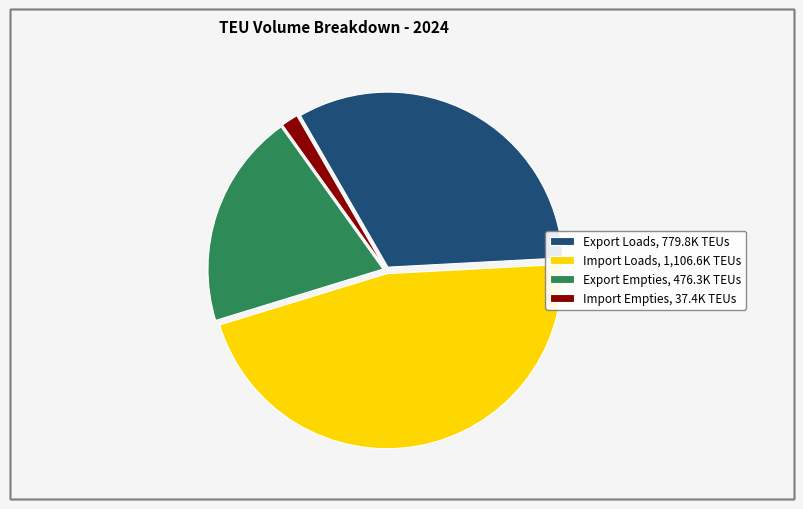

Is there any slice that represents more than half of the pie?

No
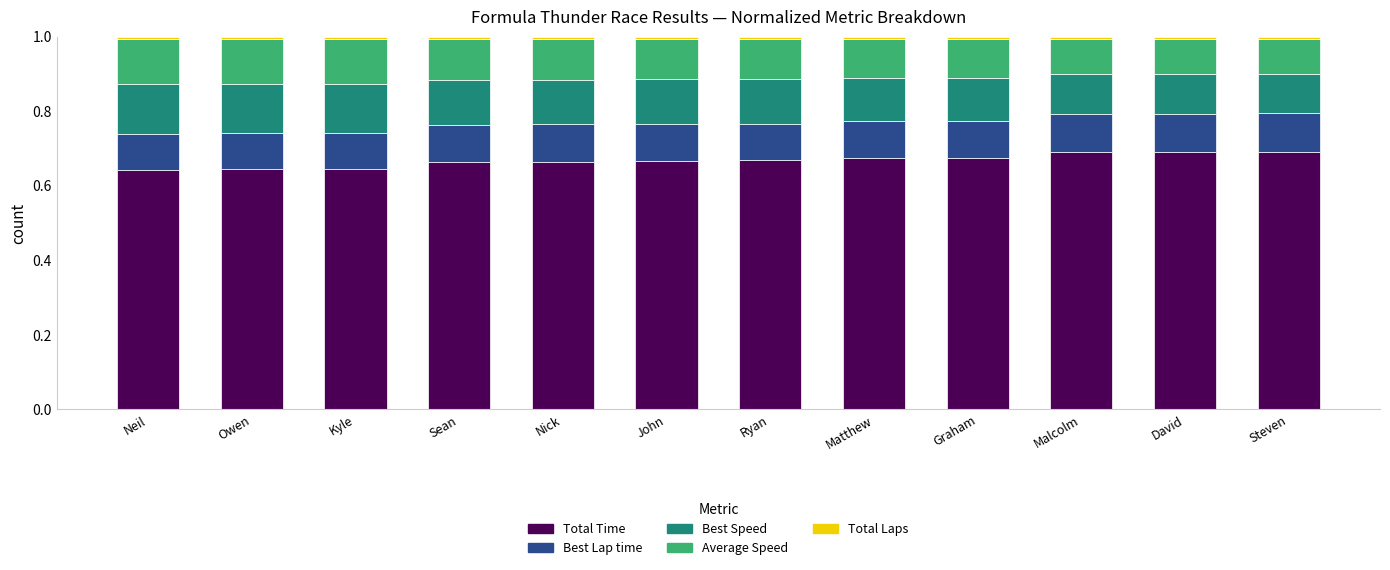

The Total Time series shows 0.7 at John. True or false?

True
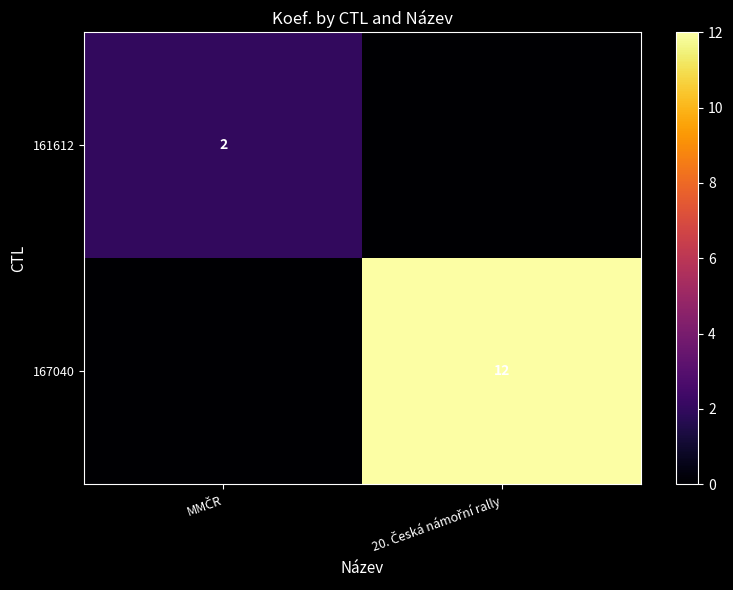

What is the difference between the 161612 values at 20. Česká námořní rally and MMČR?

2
==
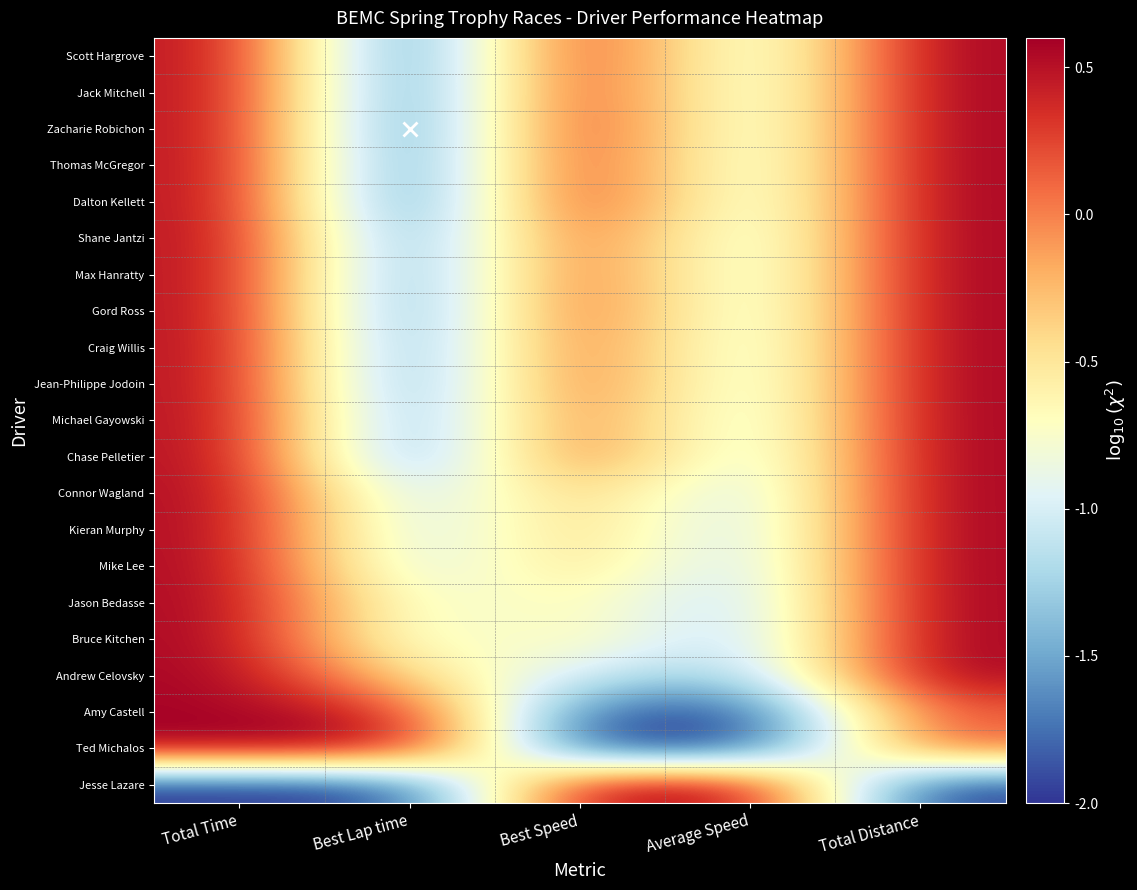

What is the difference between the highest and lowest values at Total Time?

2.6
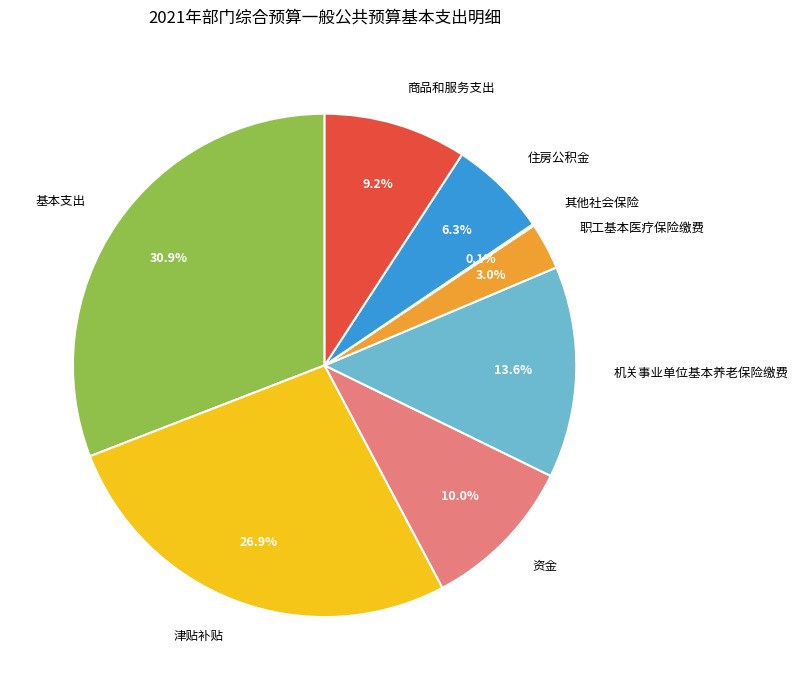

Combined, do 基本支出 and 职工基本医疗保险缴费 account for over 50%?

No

**YOUR INSTRUCTIONS**
Write out the lines of the items, beginning at the line containing "Is there any" and continuing through the line containing "What is the difference between the 161612", both included. Leave out the pictures.

**SOLUTION FOR THIS TASK**
Is there any slice that represents more than half of the pie?

No

The Total Time series shows 0.7 at John. True or false?

True

What is the difference between the 161612 values at 20. Česká námořní rally and MMČR?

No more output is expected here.